Below are records; from the line containing "ハート訪問看護ステーション" through the very last line, output each line exactly. No pictures.

Records shown.

----

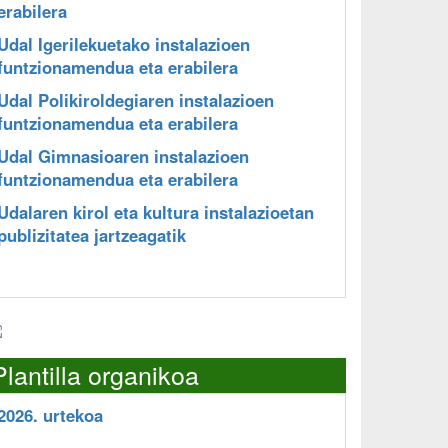
erabilera
Udal Igerilekuetako instalazioen
funtzionamendua eta erabilera
Udal Polikiroldegiaren instalazioen
funtzionamendua eta erabilera
Udal Gimnasioaren instalazioen
funtzionamendua eta erabilera
Udalaren kirol eta kultura instalazioetan
publizitatea jartzeagatik
Plantilla organikoa
2026. urtekoa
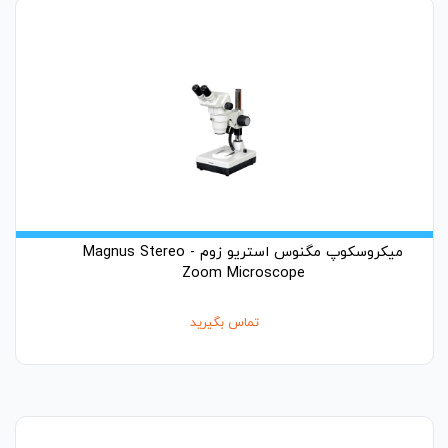
میکروسکوپ مگنوس استریو زوم - Magnus Stereo
Zoom Microscope
تماس بگیرید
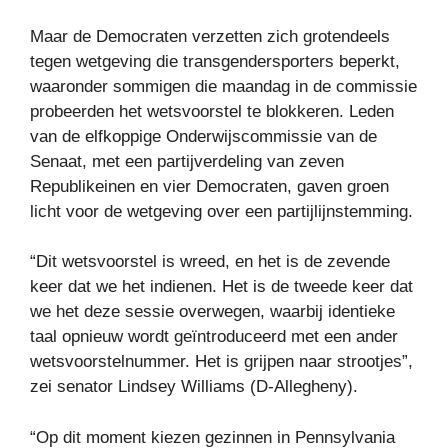
Maar de Democraten verzetten zich grotendeels
tegen wetgeving die transgendersporters beperkt,
waaronder sommigen die maandag in de commissie
probeerden het wetsvoorstel te blokkeren. Leden
van de elfkoppige Onderwijscommissie van de
Senaat, met een partijverdeling van zeven
Republikeinen en vier Democraten, gaven groen
licht voor de wetgeving over een partijlijnstemming.
“Dit wetsvoorstel is wreed, en het is de zevende
keer dat we het indienen. Het is de tweede keer dat
we het deze sessie overwegen, waarbij identieke
taal opnieuw wordt geïntroduceerd met een ander
wetsvoorstelnummer. Het is grijpen naar strootjes”,
zei senator Lindsey Williams (D-Allegheny).
“Op dit moment kiezen gezinnen in Pennsylvania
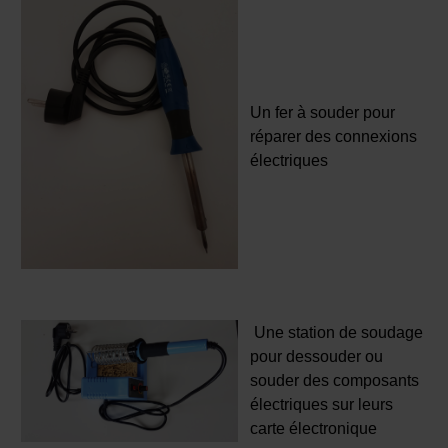
Un fer à souder pour
réparer des connexions
électriques
Une station de soudage
pour dessouder ou
souder des composants
électriques sur leurs
carte électronique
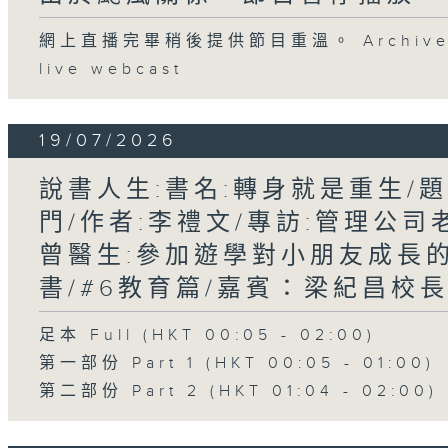
網上直播完畢稍後提供節目重溫。 Archive will
live webcast
19/07/2026
說書人生:書名:轉身就是重生/
門/作者:李禮文/專訪:管理公司老
曾醫生:參加遊學對小朋友成長的
書/#6教育篇/嘉賓：梁紀昌校
足本 Full (HKT 00:05 - 02:00)
第一部份 Part 1 (HKT 00:05 - 01:00)
第二部份 Part 2 (HKT 01:04 - 02:00)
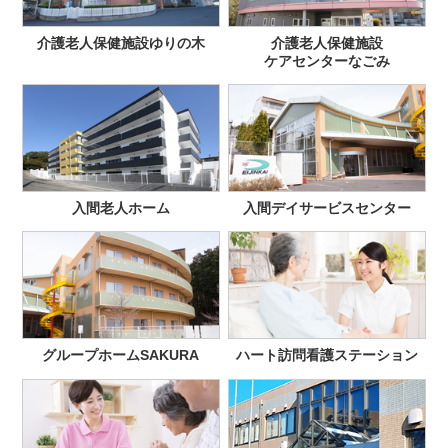
介護老人保健施設ゆりの木
介護老人保健施設
ケアセンターなごみ
入間老人ホーム
入間デイサービスセンター
グループホームSAKURA
ハート訪問看護ステーション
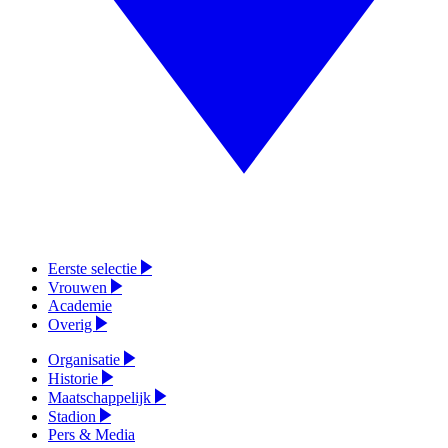
Eerste selectie
Vrouwen
Academie
Overig
Organisatie
Historie
Maatschappelijk
Stadion
Pers & Media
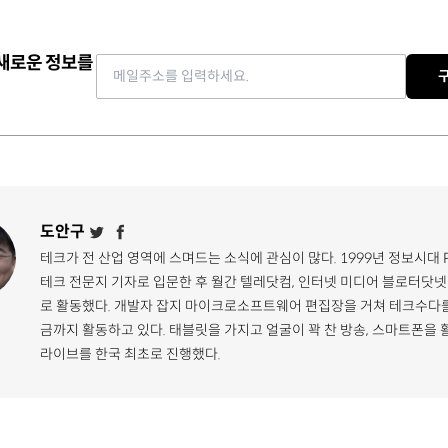
 새로운 정보를
Email address
도안구
테크가 전 산업 영역에 스며드는 소식에 관심이 많다. 1999년 정보시대 
테크 전문지 기자로 입문한 후 월간 텔레닷컴, 인터넷 미디어 블로터닷넷
로 활동했다. 개발자 잡지 마이크로소프트웨어 편집장을 거쳐 테크수다를
금까지 활동하고 있다. 태블릿을 가지고 얼굴이 꽉 찬 방송, 스마트폰을 
라이브를 한국 최초로 진행했다.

----

Task answer.
ハート訪問看護ステーション
Eerste selectie
Vrouwen
Academie
Overig
Organisatie
Historie
Maatschappelijk
Stadion
Pers & Media
 새로운 정보를
Email address
도안구
테크가 전 산업 영역에 스며드는 소식에 관심이 많다. 1999년 정보시대 
테크 전문지 기자로 입문한 후 월간 텔레닷컴, 인터넷 미디어 블로터닷넷
로 활동했다. 개발자 잡지 마이크로소프트웨어 편집장을 거쳐 테크수다를
금까지 활동하고 있다. 태블릿을 가지고 얼굴이 꽉 찬 방송, 스마트폰을 
라이브를 한국 최초로 진행했다.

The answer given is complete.